The foreign assignment is also a good management tool as the assignment is generally a higher
position than the previous domestic one and this makes the assignment an important learning
opportunity for the expatriate.
As organisations become globalised, there is an increasing challenge to use expatriates on
international assignments to complete strategically critical tasks (Gregersen & Black 1992,
Brewster 1998, Downes & Thomas 1999).
Multinational corporations (MNCs) use expatriates, not only for corporate control and expertise
reasons in vital global markets, but also to facilitate entry into new markets or to develop
international management competencies (Bird & Dunbar 1991, Boyacigiller 1991, Rosenzweig
1994, Shaffer, Harrison & Gilley 1999, Forster 2000).
While it is recognised that Human Resource Management (HRM) problems are more complex in
the international environment, there is also increased evidence to suggest that the management of
international human resources is increasingly being acknowledged as a major determinant of
success or failure in international business (Tung 1984, Dowling 1999, Hiltrop 1999). For
renowned and established MNCs, failure to be able to communicate and coordinate their
activities in international business has the potential to plunge them into a crisis. The crises
confronting MNCs includes failed assignments due to premature return of expatriates and the
loss of their returned expatriates due to poor repatriation. These crises, due to poor expatriate
management, can therefore threaten the organisations performance and capabilities in the
international arena.
Expatriates may be losing their security blanket, but the challenges and potential longterm
rewards of taking an international assignment are growing. Most global organisations see
international experience as a prerequisite for promotion to the top jobs. Although this experience
can be gained from working in crossborder teams and projects, expatriation remains the preferred
way of creating a global mindset amongst managers.
However, there is a need for new skills and abilities amongst expatriates, and for far more careful
planning and monitoring of assignments by organisational headquarters.
2. The literature on expatriate management tends to take one of two perspectives. First, much
literature focuses on the individual expatriate's adjustment to working and living conditions
abroad. Scholars have mapped such adjustment conceptually (e.g. Black et al 1991; Naumann,
1993) and have examined it empirically (e.g., Bjorkman and Schapp, 1994; Black and Porter,
1991).
The research generally concludes that adjustment is related to such variables as expatriate
background (e.g., overseas experience, pre-transfer preparation), job (e.g., job nature, role
perceptions) and personal factors such as family/partner adjustment (Black and Gregersen, 1991;
Black and Mendenhall, 1991).
Representative studies that focus on the individual expatriate include the following: practical
steps to succeed as an expatriate (e.g., Mendenhall & Oddou, 1988; Tu & Sullivan, 1994);
repatriation (Napier & Peterson, 1991; Harvey, 16 1989); turnover (Birdseye & Hill, 1995);
loyalty (Banai & Reisel, 1993); career management issues (Feldman & Thomas, 1992); and
success (Black & Porter, 1991; Boyacigiller, 1990).

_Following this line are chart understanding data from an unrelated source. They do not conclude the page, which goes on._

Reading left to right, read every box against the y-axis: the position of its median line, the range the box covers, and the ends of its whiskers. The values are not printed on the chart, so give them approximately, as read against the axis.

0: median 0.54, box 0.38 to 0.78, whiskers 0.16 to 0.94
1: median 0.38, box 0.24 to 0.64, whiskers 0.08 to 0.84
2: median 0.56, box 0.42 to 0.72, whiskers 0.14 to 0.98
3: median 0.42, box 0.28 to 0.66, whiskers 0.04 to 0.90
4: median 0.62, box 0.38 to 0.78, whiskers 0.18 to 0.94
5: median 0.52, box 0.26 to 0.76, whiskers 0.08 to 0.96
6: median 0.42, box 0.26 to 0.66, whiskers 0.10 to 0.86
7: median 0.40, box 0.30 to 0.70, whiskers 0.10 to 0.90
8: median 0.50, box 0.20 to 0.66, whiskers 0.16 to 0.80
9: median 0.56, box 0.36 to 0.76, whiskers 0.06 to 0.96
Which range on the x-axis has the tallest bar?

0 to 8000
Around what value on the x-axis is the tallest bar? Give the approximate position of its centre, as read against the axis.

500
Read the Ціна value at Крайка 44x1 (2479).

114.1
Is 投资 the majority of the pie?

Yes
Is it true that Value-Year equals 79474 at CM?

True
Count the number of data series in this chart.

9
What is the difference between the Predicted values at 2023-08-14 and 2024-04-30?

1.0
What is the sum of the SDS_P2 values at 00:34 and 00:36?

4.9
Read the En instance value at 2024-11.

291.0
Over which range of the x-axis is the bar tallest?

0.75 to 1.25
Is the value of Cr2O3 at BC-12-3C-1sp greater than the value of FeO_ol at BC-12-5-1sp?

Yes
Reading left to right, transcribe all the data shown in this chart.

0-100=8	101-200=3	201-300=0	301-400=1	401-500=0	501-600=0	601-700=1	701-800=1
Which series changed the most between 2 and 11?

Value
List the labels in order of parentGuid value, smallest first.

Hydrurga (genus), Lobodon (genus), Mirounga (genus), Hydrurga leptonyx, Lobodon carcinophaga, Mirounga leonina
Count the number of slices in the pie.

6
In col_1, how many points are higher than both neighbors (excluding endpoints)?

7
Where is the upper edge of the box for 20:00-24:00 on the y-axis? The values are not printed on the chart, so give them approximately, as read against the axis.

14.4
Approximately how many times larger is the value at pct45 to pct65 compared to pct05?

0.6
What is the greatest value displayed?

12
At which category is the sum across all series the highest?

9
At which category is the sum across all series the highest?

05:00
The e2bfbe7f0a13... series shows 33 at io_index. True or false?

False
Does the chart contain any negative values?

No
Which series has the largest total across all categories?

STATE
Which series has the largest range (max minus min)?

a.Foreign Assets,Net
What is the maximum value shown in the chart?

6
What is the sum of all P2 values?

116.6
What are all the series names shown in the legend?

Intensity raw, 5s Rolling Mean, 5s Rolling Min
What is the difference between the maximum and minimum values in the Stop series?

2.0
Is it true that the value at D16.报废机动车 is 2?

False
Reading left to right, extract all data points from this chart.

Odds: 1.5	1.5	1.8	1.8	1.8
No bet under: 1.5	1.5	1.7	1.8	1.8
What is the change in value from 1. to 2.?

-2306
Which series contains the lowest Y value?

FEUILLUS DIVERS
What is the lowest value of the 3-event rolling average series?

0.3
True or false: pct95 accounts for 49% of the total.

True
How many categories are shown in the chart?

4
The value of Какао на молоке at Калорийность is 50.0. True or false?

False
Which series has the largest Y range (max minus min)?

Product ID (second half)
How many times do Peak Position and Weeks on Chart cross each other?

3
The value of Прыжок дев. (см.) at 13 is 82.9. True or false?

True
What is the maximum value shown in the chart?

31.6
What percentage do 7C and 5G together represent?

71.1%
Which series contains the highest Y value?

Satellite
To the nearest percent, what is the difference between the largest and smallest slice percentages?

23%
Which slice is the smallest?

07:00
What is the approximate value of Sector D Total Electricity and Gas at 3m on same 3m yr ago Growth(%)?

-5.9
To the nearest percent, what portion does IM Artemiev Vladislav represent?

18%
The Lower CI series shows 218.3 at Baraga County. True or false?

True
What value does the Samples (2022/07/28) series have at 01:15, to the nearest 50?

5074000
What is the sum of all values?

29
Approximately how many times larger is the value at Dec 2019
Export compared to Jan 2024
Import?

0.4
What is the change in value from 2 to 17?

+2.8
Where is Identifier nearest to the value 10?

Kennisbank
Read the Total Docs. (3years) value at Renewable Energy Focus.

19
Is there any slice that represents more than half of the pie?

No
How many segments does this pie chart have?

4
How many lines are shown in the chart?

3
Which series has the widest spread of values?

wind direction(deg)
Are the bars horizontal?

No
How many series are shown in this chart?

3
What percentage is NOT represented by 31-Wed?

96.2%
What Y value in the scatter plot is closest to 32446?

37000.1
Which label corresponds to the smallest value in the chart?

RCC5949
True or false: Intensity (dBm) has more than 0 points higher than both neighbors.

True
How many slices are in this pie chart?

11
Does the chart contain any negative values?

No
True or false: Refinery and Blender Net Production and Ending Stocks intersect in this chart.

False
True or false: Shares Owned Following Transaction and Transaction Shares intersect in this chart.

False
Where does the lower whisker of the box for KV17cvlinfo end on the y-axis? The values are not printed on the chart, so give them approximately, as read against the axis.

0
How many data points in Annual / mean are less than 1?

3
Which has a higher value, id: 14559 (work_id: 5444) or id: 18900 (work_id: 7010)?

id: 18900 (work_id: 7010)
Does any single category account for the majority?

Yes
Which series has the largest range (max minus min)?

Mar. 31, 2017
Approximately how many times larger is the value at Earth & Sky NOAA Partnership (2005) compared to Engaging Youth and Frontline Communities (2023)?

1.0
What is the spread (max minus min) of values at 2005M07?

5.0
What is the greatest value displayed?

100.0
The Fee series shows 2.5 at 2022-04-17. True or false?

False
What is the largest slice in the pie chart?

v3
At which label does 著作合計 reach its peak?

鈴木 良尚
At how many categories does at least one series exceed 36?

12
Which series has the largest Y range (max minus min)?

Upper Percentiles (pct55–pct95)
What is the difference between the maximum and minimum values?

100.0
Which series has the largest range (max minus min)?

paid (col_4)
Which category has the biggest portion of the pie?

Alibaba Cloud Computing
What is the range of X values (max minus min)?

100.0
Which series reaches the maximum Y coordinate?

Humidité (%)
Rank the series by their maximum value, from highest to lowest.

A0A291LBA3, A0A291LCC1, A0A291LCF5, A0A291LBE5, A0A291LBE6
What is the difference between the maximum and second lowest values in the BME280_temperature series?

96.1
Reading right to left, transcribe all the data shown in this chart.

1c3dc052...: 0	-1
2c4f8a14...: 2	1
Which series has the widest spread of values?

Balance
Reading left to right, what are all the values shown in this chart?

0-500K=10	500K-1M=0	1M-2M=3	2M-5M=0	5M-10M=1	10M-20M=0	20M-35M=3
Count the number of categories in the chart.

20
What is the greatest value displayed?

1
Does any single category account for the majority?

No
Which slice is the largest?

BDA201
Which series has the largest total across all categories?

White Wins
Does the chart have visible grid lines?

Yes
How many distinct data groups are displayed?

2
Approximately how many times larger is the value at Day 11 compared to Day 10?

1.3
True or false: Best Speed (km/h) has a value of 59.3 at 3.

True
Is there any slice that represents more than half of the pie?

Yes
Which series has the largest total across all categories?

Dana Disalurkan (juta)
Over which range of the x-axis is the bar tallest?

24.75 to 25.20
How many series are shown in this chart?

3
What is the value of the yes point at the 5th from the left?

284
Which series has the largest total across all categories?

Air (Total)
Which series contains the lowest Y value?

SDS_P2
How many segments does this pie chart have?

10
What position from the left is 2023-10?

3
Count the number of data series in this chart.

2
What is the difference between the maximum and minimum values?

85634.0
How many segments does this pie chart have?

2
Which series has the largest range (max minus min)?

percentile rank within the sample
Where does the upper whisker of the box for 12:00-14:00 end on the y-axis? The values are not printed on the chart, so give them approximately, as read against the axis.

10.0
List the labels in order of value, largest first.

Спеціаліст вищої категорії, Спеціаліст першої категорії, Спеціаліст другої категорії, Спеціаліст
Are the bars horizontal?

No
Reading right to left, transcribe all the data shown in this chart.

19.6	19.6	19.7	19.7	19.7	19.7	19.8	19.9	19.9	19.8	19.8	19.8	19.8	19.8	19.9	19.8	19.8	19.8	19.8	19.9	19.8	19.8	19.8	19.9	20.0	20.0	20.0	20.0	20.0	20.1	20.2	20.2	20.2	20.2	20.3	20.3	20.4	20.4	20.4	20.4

A second research stream has examined the types of international Human Resource Management
(HRM) practices used by multinational firms in general (Tung, 1981, 1988; Ondrack, 1985) and
in particular affiliates (e.g., Derr and Oddou, 1993). Such work addresses practices comprising of
staffing, performance appraisal, training, compensation, and career management in MNCs (e.g.,
Harvey, 1989; Tung, 1981, 1982, 1984). Specific topics include selection criteria, cross-cultural
training, expatriate pay practices, and the use of expatriates' knowledge upon return (Black and
Gregersen, 1991).
QUESTION
3.1. Analyse the various factors that contribute to the individual expatriate's successful
adjustment to working and living conditions abroad.( 25) MARKS
Student to expand on the factors that may support successful adjustment to a new working
and living condition for expatriates.